When it comes to babies who are crying, One for Women:

  • encourages parents to pay close attention to their babies and think about what the baby is trying to communicate, including joy, delight, and curiosity, as well as distress and discomfort.
  • encourages parents to view crying as a sign that their baby is upset or has needs that aren’t being met. For a baby to feel soothed, he/she requires a sense of connection via the availability of parent or caregiver. The baby needs his/her parents/caregivers to ensure a sense of warm and caring connection in order to feel soothed enough to move to a more comfortable physiological state. Over time, with repeated contact and experience, parents and caregivers will develop many more ways to signal connection and availability.
  • will undertake to help parents to develop prompt and sensitive responsive strategies to help soothe their babies (for example holding, rocking, carrying or singing).
  • will encourage reflective parenting, and in turn, provide kind and empathic care to parents and assist them in accessing support and respite from their parenting role when required.
  • will adopt a supportive approach which recognises the needs of both the mother and infant in the assessment of unsettled or high needs infants.

When considering sleep issues, an initial assessment should:

  1. Identify, what exactly the issue is. While it might seem the issue is, ‘My baby isn’t sleeping,’ the real issue might be that the primary caregiver feels unsupported and exhausted. This is something that could be managed quite successfully via respite for the primary caregiver.
  2. Aim to understand the parenting philosophy/approach of the primary caregivers. As an example, a parent that needs structure and certainty may struggle with the concept of ‘being responsive to their baby’s cues’. They may benefit from something more structured like ‘eat, play, sleep’ or ‘eat, play, eat, sleep’.
  3. Assess for possible depression (either existing or emerging). This assessment would also establish the level of support available to the person experiencing, or at risk of depression.
  4. Aim to exclude an underlying medical cause. The most common cause of poor sleep/irritability is hunger brought on by feeding difficulties.

Creating an action plan

Once an individualised assessment has been undertaken, a plan for management of the sleep issues at hand should be created in discussion with the infant’s parents.

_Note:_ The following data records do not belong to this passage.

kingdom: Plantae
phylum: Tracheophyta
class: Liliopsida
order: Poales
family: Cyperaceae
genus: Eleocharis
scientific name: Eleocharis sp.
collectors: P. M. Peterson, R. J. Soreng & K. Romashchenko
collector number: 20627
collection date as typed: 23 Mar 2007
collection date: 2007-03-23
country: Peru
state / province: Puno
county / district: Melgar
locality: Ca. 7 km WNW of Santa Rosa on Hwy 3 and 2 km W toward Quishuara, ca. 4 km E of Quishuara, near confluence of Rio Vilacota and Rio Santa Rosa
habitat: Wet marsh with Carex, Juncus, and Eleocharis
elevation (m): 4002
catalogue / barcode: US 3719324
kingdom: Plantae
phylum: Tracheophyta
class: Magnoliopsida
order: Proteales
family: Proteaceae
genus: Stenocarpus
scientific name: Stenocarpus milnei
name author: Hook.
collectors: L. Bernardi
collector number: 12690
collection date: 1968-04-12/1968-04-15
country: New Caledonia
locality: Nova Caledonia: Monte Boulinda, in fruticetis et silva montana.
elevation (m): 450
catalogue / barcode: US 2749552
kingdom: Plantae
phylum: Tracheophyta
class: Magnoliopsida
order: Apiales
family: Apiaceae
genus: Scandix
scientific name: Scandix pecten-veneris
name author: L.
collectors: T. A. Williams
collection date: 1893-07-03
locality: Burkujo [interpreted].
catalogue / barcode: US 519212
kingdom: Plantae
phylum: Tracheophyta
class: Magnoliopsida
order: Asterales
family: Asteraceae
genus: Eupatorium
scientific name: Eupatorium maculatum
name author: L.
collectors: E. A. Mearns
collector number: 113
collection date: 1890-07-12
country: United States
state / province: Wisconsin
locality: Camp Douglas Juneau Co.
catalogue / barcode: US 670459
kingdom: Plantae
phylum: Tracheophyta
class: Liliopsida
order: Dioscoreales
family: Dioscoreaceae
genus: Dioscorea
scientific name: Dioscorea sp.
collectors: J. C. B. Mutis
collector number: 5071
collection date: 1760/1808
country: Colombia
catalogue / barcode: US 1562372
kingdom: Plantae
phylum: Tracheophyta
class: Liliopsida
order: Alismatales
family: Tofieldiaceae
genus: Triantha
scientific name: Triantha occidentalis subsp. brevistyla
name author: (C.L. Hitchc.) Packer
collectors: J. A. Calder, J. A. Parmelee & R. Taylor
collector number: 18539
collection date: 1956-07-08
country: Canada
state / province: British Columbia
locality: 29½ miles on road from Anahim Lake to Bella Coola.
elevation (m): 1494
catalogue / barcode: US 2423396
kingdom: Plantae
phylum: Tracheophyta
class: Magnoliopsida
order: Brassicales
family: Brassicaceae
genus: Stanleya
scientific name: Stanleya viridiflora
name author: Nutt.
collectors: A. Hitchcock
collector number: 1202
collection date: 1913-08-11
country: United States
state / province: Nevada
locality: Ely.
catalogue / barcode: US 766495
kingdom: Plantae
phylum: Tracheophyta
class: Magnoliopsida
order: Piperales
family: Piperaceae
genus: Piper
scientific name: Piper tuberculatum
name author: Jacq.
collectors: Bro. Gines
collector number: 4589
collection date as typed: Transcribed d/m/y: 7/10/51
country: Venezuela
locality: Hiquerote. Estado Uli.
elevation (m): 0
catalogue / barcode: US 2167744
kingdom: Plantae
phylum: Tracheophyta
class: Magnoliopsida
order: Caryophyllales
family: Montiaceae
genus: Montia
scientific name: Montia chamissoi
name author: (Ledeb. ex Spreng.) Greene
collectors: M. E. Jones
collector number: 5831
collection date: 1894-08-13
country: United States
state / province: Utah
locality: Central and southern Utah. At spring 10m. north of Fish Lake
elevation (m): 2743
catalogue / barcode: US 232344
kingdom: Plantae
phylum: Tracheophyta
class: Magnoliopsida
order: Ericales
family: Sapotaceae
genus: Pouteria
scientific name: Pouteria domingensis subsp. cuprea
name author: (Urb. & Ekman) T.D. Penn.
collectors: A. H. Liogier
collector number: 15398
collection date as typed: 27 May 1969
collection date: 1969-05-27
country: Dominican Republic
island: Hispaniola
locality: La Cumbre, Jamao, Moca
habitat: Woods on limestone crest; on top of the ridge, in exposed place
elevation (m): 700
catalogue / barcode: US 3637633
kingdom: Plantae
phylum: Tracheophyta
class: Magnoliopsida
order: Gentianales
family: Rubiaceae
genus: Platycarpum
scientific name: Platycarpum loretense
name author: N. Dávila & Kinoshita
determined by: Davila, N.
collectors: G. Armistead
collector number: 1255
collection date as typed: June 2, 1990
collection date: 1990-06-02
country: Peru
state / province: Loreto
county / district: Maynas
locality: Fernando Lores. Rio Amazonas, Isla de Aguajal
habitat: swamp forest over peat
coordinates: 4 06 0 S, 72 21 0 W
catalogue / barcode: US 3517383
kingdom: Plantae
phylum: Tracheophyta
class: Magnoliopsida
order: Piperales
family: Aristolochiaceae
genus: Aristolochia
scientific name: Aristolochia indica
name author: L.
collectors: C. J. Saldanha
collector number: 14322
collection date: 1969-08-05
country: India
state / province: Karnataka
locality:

‘Sleep’ should not be ‘the goal’ – it should be part of the overall goal. (If you link success to sleep, you are putting too much pressure on sleep and setting the parent and child up for failure.) If the parents need a goal, 3 hours of unbroken sleep each night is something that could reasonably be aimed for.

Other items that would feature in most action plans include:

  1. Understanding the existing support network and figuring out how that support network can be expanded (if necessary)
  2. Daily physical exercise as it plays a large role in releasing tension, helping with mental health and meets the need for the baby to have sensation and stimuli
  3. Being aware of negative thoughts and associations. If sleep disturbance is accompanied by unhealthy thoughts such as ‘I am going to be exhausted tomorrow’, this not only makes it difficult to get to sleep but also makes it more challenging to cope/deal with sleep deprivation
  4. Daily relaxation with the goal being to turn down the sympathetic nervous system’s level of arousal. It is important to recognise that it is normal to feel stressed, anxious and agitated in the postnatal period. The key is trying to relax the body down to a calmer state
  5. Aligning circadian clocks (see here for more).

The final word on sleep issues in infants

Over the course of three articles I hope I’ve helped you understand:

  • We need to change the language we use around infant sleep as the language we use currently sets parents up to feel deprived, incompetent, or both.
  • There are practical things we can do to set our babies up to best meet their highly individual sleep needs.
  • There is no one-size-fits-all approach to sleep issues.

Every parent is an individual. Every baby is an individual. Every presentation of sleep issues, (whether they appear to be ‘real’ or ‘perceived’) should therefore be assessed individually, and a management strategy created that helps the parents to feel both supported, and empowered to work with their baby as a team to the benefit of the whole family unit.